Вскипятив чай, нарезав черный хлеб крупными ломтями, Николай позвал завтракать.
Завтракали на полянке, скрытой молодыми кустами.
Орджоникидзе ушел с Колей погулять по лесу. Владимир Ильич уединился, закончил статью в «Правду», написал письма Свердлову, Сталину и записку Надежде Константиновне.
Гостя перевез на другой берег озера Кондратий.
22
Утром крепче сон, не так уж злодействуют комары. Но как бы поздно ни ложился Николай, в шесть он на ногах. Сегодня он выбирался из шалаша особенно осторожно, стараясь не потревожить Владимира Ильича. Вечером он долго проглядывал газеты, делал пометки в тетради, чем-то был недоволен.
Под пушистой молодой березкой Николай с удовольствием потянулся, затем глянул на небо — какую ждать погоду. Вчера он со старшими сыновьями накосил воза полтора сена: подсушить — и можно копнить.
Небо обнадежило — чистое, синее. С озера задувал ленивый ветерок, шевелил листья на деревьях.
Сложив костер из сушняка, чтобы дым был посветлее, Николай подвесил над огнем чайник и принялся чистить рыбу. Вчера ребята поймали судака и окуней на уху.

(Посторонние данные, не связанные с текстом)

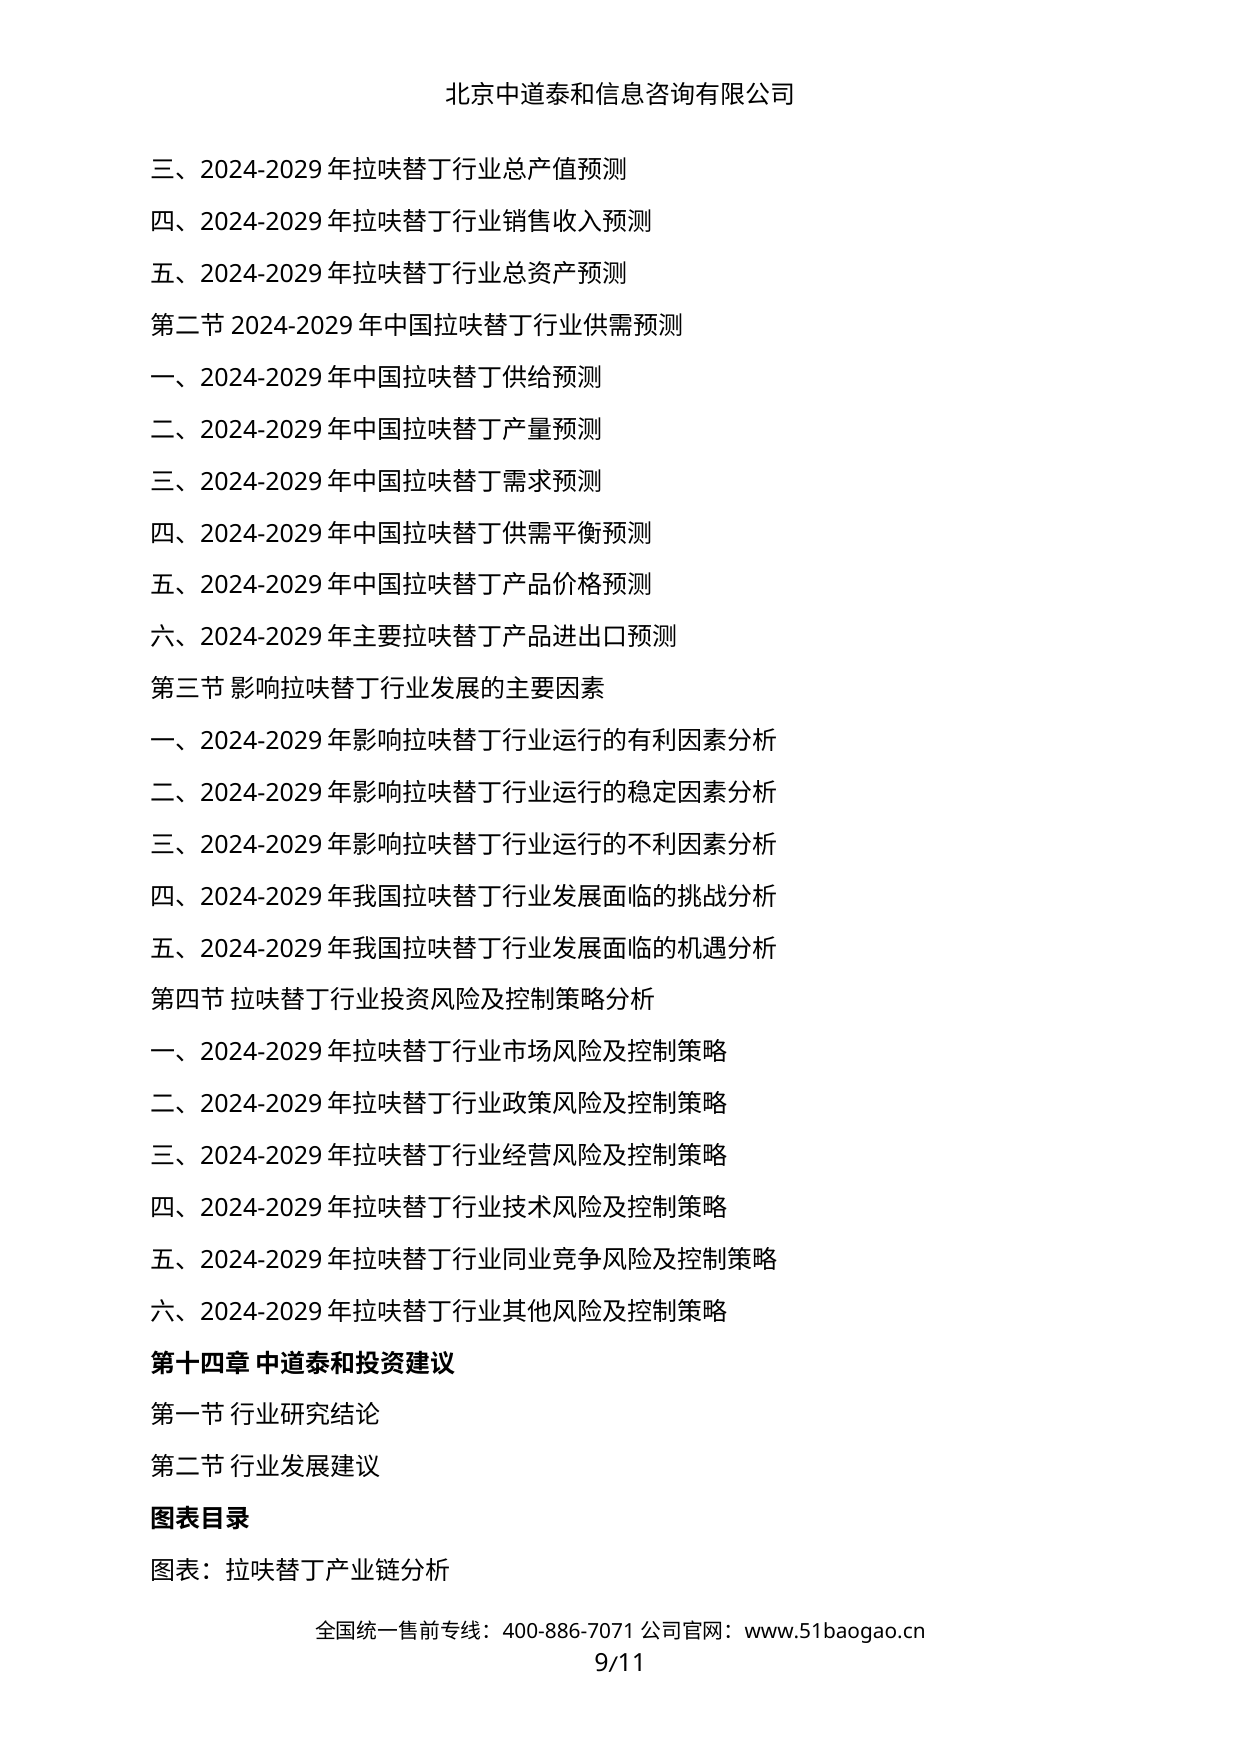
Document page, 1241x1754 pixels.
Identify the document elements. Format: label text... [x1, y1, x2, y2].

Разостлали сено, до обеда успели два раза перевернуть. Оно лежало на поляне ковром шероховатым, посеребренным. Николай не удержался, захватил в пригоршню сено, пропуская его между пальцами, похваливал.
— Доброе, в покров приведу корову, к весне отелится, приезжайте пить парное молоко, — пригласил он Ленина.
— Черкните, повод такой, что и на телеграмму можно потратиться, — ответил шутливо Владимир Ильич.
Колю отправили на родник мыть посуду, Владимир Ильич ушел к себе в «кабинет». Николай, бросив охапку сена под густой куст ивы, прилег отдохнуть.
Около полудня воровски налетел ветер, хлестнул по зеленой стене на берегу озера, закачались березы и осины, натужно заскрипела уродливая сосна на подмытом островке. А солнце светило по-весеннему.
— На дождь потянуло, солнцу недолго осталось радоваться, ветер скорый, часу не пройдет — нагонит тучи, — проговорил Владимир Ильич, показавшись между кустами.
— Тянет на затяжной дождь, поясницу ночью ломило, — заговорил Николай, подставляя ветру ладонь, — вымочит сено, потом суши — вкус не тот, плохо ест корова и молока даст мало.
Небольшое облачко спрятало солнце. На Финский залив надвигались темные тучи. Над лесом они круто разворачивались и грозно шли к Сестрорецку. Первый дождь пролился за болотом.
Коля и Владимир Ильич ходко сгребали сено, Николай копнил. Но до дождя не управились. Мокрые, озябшие, забрались они в шалаш, долго не могли согреться. Владимир Ильич лежал на животе, прислушивался, как за стенами крепчал дождь.
Непогода вызывала у Николая беспокойство — кончились припасы, что привезла из Петрограда связная Токарева. На ужин осталась лишь краюха хлеба, в этакий дождь вымокнешь насквозь и чай не согреешь. Надя не раздобыла у чухонки картошки, иначе бы прислала.
За ужином ели черствый хлеб, запивали холодной водой, как вдруг в дверную щель просунулась прутяная корзина с едой, а за ней вполз и Кондратий в пальтишке, пробитом дождем насквозь.
Посветлело, с трудом разожгли костер, кое-как обсушились. Опять заволокло небо. Как тяжело груженный поезд, зашумел ливень. Быстро намок купол шалаша, падали капли. В мокрой одежде долго ли Владимиру Ильичу простуду схватить, но переодеться было уже не во что. Николаю казалось, что беда поправима — ветер сдвинул сучья. Он вывернул фитиль в фонаре, полыхнуло пламя — на стенах шалаша слезились, все разрастаясь, темные пятна.